Yes!!!! This is the confirmation we have been waiting for. Implosion on the way.
Who?
Wave bye-bye to the Dems.
I wonder if Paul’s going to want to change his bet when hundreds (maybe thousands) of extremely ill people who had their insurance cancelled by obamacare regulations and were unable to obtain and/or afford a new obamacare policy start to DIE after January 1, 2014 because they can no longer obtain health care. Obama and the Democrats are going to have blood on their hands if they persist in trying to implement their totally unworkable legislation.
Krugman’s been so right about its phenomincal success so far!
He can blame it on an alien invasion.
BTW govt needs more money to ward of the alien attack.
“He also cites the rising levels of Medicaid enrollment . . .”

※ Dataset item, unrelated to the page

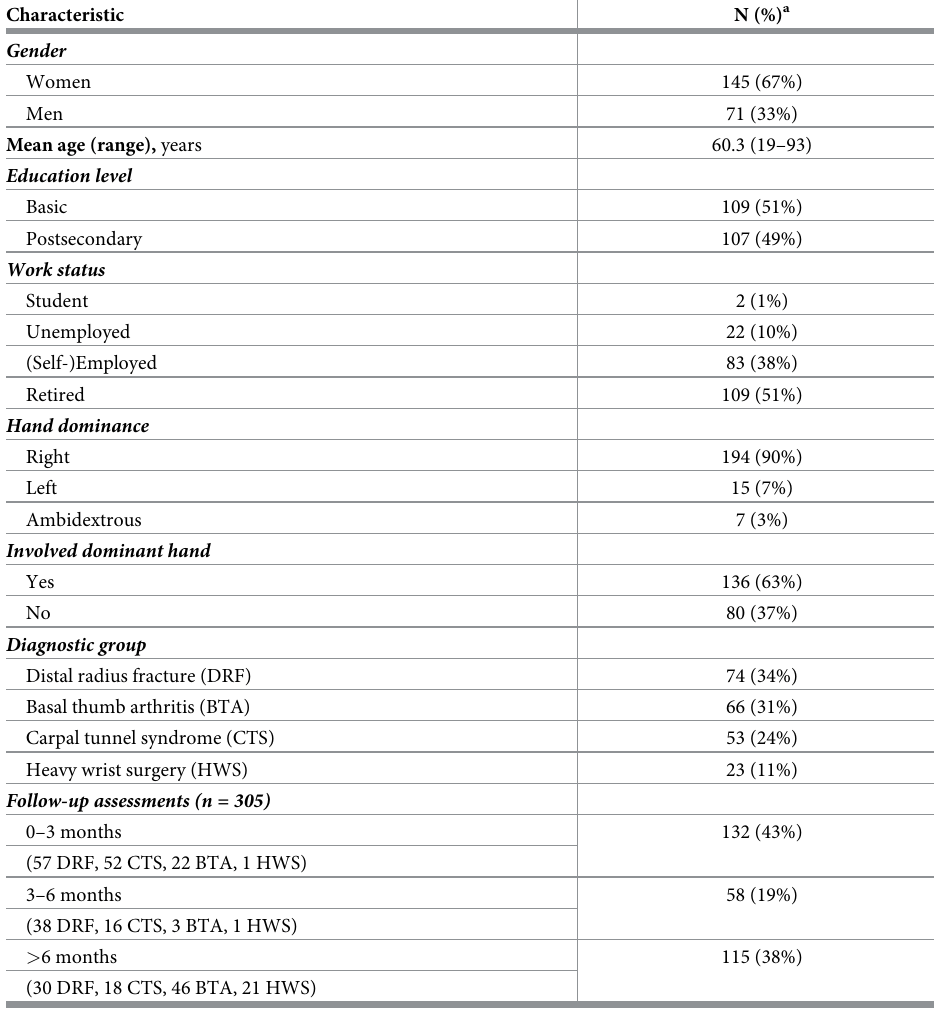
Table 1. Sample characteristics (n =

So the big success that will prevent collapse is people signing up for free stuff? ZeroCare was a fiscal disaster BEFORE we learned that only old, sick people would sign up for the exchanges and that free Medicaid would have an overwhelmingly positive response.
The longer it stays, the more damage it is going to do.

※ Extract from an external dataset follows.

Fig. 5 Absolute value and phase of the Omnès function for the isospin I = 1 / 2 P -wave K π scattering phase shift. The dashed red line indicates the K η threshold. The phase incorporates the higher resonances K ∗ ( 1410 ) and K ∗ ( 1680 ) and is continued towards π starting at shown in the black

The statewide exchanges may be working like like a fine Swiss watch, but this has nothing to do with the overall notion that whatever plans they are selling must conform to ACA guidelines which means: That for young people generally not needing much in the way of healthcare, their costs are going to explode. Additionally, vast numbers of apparent statewide signups are going to be dumped into Medicare or in the case of CA, Medicaid. Great numbers of docs aren’t going to accept the miserable level of compensation offered by either of these plans (witness so many docs not accepting m-care patients as-is)...and you have a recipe for a rapid and venal deterioration of the general level of healthcare but with rapidly escalating costs from the dumping of literally millions of patients into Medicare. So things might get a tad better over the near term in terms of not hearing about the disaster of the day from 0care et al; but the system will just go bust that much sooner.
But of course, one would have to have a brain and ponder things a bit or listen to people who have industry experience to reach such a conclusion instead of parroting utopian slogans.
It’s interesting that he uses the word “probably”.
The good news is that every one will health care. The bad news is it will be terrible health care along the lines of British or Canadian care. I just went on Medicare so somewhat protected from the cost escalations. But I’m already finding that some doctors won’t take Medicare. May soon be between the proverbial rock and a hard place.